_Given problem_:
Rewrite the lines for every item below, changing "common name" to "everyday name" and leaving everything else as it is.

_Records for this exercise_:
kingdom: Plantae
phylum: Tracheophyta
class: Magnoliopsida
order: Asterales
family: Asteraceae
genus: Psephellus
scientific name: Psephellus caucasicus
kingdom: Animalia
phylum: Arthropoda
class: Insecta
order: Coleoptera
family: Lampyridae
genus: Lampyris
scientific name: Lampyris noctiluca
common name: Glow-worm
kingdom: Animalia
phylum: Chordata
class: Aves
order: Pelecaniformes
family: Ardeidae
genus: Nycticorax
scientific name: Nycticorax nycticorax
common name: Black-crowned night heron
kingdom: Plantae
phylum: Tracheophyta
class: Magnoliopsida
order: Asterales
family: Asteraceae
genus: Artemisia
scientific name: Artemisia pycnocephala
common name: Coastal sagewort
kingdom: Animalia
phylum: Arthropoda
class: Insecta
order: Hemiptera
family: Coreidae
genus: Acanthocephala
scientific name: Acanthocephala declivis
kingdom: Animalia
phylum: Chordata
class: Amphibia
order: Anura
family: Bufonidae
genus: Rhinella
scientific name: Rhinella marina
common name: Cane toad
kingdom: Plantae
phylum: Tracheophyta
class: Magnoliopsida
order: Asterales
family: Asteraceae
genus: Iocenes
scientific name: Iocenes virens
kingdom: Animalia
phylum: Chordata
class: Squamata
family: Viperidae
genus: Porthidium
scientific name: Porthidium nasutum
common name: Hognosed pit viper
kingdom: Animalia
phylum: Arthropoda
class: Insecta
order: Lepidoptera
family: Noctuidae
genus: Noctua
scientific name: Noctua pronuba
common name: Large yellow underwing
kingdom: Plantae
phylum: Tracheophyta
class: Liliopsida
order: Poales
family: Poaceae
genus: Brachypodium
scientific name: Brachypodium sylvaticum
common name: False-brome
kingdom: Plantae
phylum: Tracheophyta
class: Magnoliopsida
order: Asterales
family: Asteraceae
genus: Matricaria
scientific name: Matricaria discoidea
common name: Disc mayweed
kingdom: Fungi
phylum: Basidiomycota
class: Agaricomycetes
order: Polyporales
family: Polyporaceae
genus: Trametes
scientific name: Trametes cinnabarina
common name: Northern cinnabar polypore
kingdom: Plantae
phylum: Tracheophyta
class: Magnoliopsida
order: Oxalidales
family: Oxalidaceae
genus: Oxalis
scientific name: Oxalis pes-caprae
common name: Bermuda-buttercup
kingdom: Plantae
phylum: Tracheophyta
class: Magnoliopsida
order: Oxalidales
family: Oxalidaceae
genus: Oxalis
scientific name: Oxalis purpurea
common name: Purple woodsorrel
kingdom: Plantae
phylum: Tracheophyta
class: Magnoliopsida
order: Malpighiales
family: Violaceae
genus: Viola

_Exercise output_:
kingdom: Plantae
phylum: Tracheophyta
class: Magnoliopsida
order: Asterales
family: Asteraceae
genus: Psephellus
scientific name: Psephellus caucasicus
kingdom: Animalia
phylum: Arthropoda
class: Insecta
order: Coleoptera
family: Lampyridae
genus: Lampyris
scientific name: Lampyris noctiluca
everyday name: Glow-worm
kingdom: Animalia
phylum: Chordata
class: Aves
order: Pelecaniformes
family: Ardeidae
genus: Nycticorax
scientific name: Nycticorax nycticorax
everyday name: Black-crowned night heron
kingdom: Plantae
phylum: Tracheophyta
class: Magnoliopsida
order: Asterales
family: Asteraceae
genus: Artemisia
scientific name: Artemisia pycnocephala
everyday name: Coastal sagewort
kingdom: Animalia
phylum: Arthropoda
class: Insecta
order: Hemiptera
family: Coreidae
genus: Acanthocephala
scientific name: Acanthocephala declivis
kingdom: Animalia
phylum: Chordata
class: Amphibia
order: Anura
family: Bufonidae
genus: Rhinella
scientific name: Rhinella marina
everyday name: Cane toad
kingdom: Plantae
phylum: Tracheophyta
class: Magnoliopsida
order: Asterales
family: Asteraceae
genus: Iocenes
scientific name: Iocenes virens
kingdom: Animalia
phylum: Chordata
class: Squamata
family: Viperidae
genus: Porthidium
scientific name: Porthidium nasutum
everyday name: Hognosed pit viper
kingdom: Animalia
phylum: Arthropoda
class: Insecta
order: Lepidoptera
family: Noctuidae
genus: Noctua
scientific name: Noctua pronuba
everyday name: Large yellow underwing
kingdom: Plantae
phylum: Tracheophyta
class: Liliopsida
order: Poales
family: Poaceae
genus: Brachypodium
scientific name: Brachypodium sylvaticum
everyday name: False-brome
kingdom: Plantae
phylum: Tracheophyta
class: Magnoliopsida
order: Asterales
family: Asteraceae
genus: Matricaria
scientific name: Matricaria discoidea
everyday name: Disc mayweed
kingdom: Fungi
phylum: Basidiomycota
class: Agaricomycetes
order: Polyporales
family: Polyporaceae
genus: Trametes
scientific name: Trametes cinnabarina
everyday name: Northern cinnabar polypore
kingdom: Plantae
phylum: Tracheophyta
class: Magnoliopsida
order: Oxalidales
family: Oxalidaceae
genus: Oxalis
scientific name: Oxalis pes-caprae
everyday name: Bermuda-buttercup
kingdom: Plantae
phylum: Tracheophyta
class: Magnoliopsida
order: Oxalidales
family: Oxalidaceae
genus: Oxalis
scientific name: Oxalis purpurea
everyday name: Purple woodsorrel
kingdom: Plantae
phylum: Tracheophyta
class: Magnoliopsida
order: Malpighiales
family: Violaceae
genus: Viola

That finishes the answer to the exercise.